A surgical robot designed by Neuralink inserts these threads into the motor cortex, the brain region that controls movement. The process takes 20 to 40 minutes, Dongjin Seo, Neuralink’s cofounder and president, said in the podcast. Each thread has 16 recording sites, yielding a total 1,024 electrodes that can potentially record neural activity and send signals to an external device via Bluetooth.

The first person to receive a Neuralink BCI was Noland Arbaugh of Yuma, Arizona, who was paralysed from the neck down during a diving accident in 2016. He can now use the device to control a cursor on a computer screen to, for example, play games.

But a month after Arbaugh’s BCI was implanted, 85% of its flexible threads, which record neural activity, retracted from his brain. That diminished the device’s capabilities, which was “really, really hard,” Arbaugh said in the podcast. “It would’ve been a cruel twist of fate if I had gotten to see the view from the top of this mountain and then have it all come crashing down after a month.”

Neuralink engineers responded by changing the recording algorithm that converts neural data into commands that are conveyed to the computer. The original algorithm recorded the activity of individual neurons, but the revamped version records the average activity of neurons near each electrode. Although the average signals are lower in resolution, the effects were immediate.

“Why are we taking this much risk and implanting this many threads, if it's working quite well, and better and better with fewer threads?” wonders Sheth.

In a livestream on X on 10 July, Matthew MacDougall, Neuralink’s head of neurosurgery, said that the first surgical process caused an air pocket that might have later dislodged the electrodes.
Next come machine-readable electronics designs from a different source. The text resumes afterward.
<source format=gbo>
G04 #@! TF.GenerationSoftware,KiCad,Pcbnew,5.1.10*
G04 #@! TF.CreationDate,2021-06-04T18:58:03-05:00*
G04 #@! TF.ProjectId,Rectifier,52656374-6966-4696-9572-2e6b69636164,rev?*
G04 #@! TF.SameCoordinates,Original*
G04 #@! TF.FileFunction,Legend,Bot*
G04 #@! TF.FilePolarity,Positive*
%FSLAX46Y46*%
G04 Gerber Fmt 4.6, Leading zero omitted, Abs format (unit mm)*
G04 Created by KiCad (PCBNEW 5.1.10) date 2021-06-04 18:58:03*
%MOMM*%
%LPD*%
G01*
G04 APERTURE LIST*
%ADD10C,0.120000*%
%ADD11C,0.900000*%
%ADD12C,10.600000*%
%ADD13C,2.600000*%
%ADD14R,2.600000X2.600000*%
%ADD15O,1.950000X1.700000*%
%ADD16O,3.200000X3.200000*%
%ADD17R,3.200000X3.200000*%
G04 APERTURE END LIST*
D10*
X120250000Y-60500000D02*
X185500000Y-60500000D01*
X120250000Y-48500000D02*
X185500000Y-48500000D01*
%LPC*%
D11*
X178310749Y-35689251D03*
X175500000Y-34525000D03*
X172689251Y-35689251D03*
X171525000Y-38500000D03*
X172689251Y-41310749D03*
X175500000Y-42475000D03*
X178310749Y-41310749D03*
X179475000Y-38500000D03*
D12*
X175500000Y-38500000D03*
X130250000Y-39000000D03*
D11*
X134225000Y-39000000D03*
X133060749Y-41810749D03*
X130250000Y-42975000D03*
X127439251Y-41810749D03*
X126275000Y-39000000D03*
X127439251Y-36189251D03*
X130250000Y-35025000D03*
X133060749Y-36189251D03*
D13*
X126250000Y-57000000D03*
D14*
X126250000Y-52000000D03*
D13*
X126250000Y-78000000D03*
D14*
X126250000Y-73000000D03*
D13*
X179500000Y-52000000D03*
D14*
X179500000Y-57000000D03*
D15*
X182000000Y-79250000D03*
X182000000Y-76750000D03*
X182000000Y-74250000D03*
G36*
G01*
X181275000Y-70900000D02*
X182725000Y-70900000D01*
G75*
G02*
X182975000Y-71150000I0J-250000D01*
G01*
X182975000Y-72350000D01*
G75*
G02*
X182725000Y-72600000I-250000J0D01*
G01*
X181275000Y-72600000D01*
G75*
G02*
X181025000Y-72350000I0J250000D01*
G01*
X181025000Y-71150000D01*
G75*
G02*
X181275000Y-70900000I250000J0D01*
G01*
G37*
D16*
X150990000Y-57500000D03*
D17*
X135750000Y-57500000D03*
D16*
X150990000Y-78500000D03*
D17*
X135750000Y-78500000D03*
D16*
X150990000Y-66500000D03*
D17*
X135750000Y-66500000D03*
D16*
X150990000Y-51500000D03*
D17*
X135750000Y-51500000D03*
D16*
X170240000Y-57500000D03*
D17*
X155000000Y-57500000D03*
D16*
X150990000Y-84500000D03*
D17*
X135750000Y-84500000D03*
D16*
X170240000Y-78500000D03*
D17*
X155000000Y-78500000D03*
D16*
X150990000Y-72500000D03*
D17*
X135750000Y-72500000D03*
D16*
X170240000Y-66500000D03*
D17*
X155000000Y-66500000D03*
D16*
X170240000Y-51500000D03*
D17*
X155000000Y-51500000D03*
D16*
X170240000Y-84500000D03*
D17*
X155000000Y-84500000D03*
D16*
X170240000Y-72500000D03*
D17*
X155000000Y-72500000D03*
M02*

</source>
He said that the surgical team placing the second implant would try to avoid creating such air pockets and would sculpt the hole differently, to allow the hub to sit lower in the cranium and thread the flexible electrodes deeper into the cortex.

“It’s not common” to make so many changes in the BCI-implantation process between recipients, says Sheth. “But I think it’s good that you learn from the first one, and then you really make the second one better.”

Questions about stability

Still, Vikash Gilja, chief scientific officer at rival BCI company Paradromics, based in Austin, Texas, says that questions about the device’s stability and durability need answering.
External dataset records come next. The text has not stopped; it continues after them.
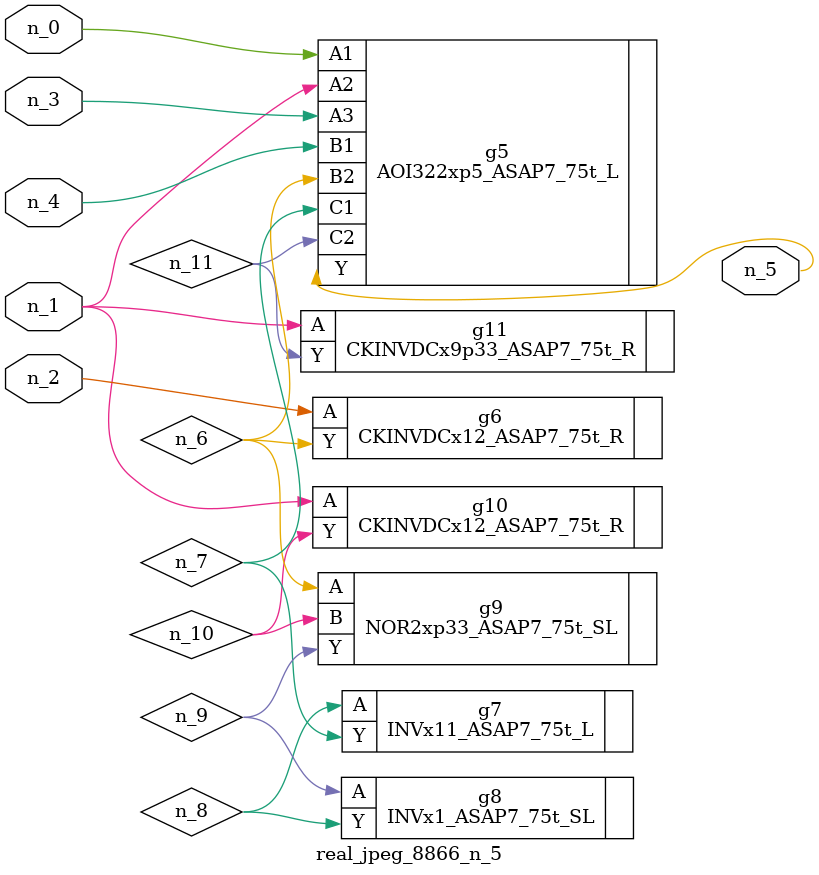
<source format=v>
module real_jpeg_8866_n_5 (n_4, n_0, n_1, n_2, n_3, n_5);

input n_4;
input n_0;
input n_1;
input n_2;
input n_3;

output n_5;

wire n_8;
wire n_11;
wire n_6;
wire n_7;
wire n_10;
wire n_9;

AOI322xp5_ASAP7_75t_L g5 ( 
.A1(n_0),
.A2(n_1),
.A3(n_3),
.B1(n_4),
.B2(n_6),
.C1(n_7),
.C2(n_11),
.Y(n_5)
);

CKINVDCx12_ASAP7_75t_R g10 ( 
.A(n_1),
.Y(n_10)
);

CKINVDCx9p33_ASAP7_75t_R g11 ( 
.A(n_1),
.Y(n_11)
);

CKINVDCx12_ASAP7_75t_R g6 ( 
.A(n_2),
.Y(n_6)
);

NOR2xp33_ASAP7_75t_SL g9 ( 
.A(n_6),
.B(n_10),
.Y(n_9)
);

INVx11_ASAP7_75t_L g7 ( 
.A(n_8),
.Y(n_7)
);

INVx1_ASAP7_75t_SL g8 ( 
.A(n_9),
.Y(n_8)
);


endmodule
</source>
The brain, Gilja says, “is not just sitting there static relative to the skull”: it moves as a person breathes and moves. It’s not clear whether this minor but continuous movement will negatively affect electrode threads that run from the skull through membranes called dura to the brain, Gilja says.

The long-term stability of the materials that make up Neuralink’s electrodes is another unknown. Other BCI implants use various metallic electrode types with established longevity track records. ”You only understand the time constants once you’re in the human body,” Gilja says. Devices, he says, must be studied for years, not months.

Long-term plans

Musk said during the 10 July livestream that Neuralink plans to frequently offer upgraded devices, each of which would be implanted during another neurosurgery. By contrast, Paradromics calls for “as long a gap between successive neurosurgeries as possible”, Gilja says.
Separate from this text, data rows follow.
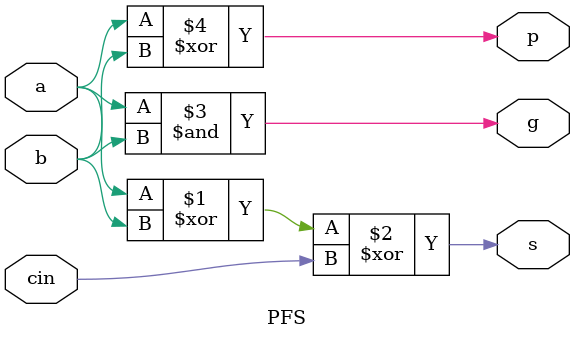
<source format=v>
module PFS (
    input a, b, cin,
    output s, g, p
);

    assign s = a ^ b ^ cin; // sum
    assign g = a & b;       // generate
    assign p = a ^ b;       // propagate
endmodule
</source>
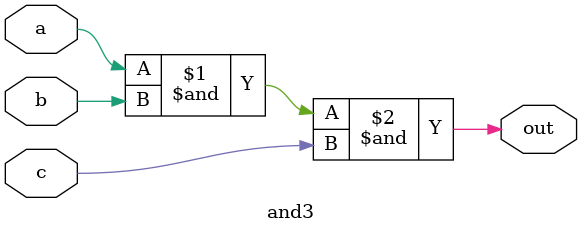
<source format=v>
`timescale 1ns/10ps

module and3(a, b, c, out);

input a, b, c;
output out;

assign #10 out = a & b & c;

endmodule

</source>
Musk said in the podcast that Neuralink’s ultimate goal is a BCI that allows humans to enter symbiosis with artificial intelligence. And he predicted that future BCIs will help people with psychosis, seizures and memory loss.

Sheth says treating such conditions is a much greater challenge than enabling people to move computer cursors, adding that human augmentation demands careful discussion.

More immediately, Anna Wexler, a neuroethicist at the University of Pennsylvania in Philadelphia, says these predictions risk misleading potential study volunteers. “It certainly raises questions about what’s drawing these people into the studies and what they're understanding about what they’re getting into.”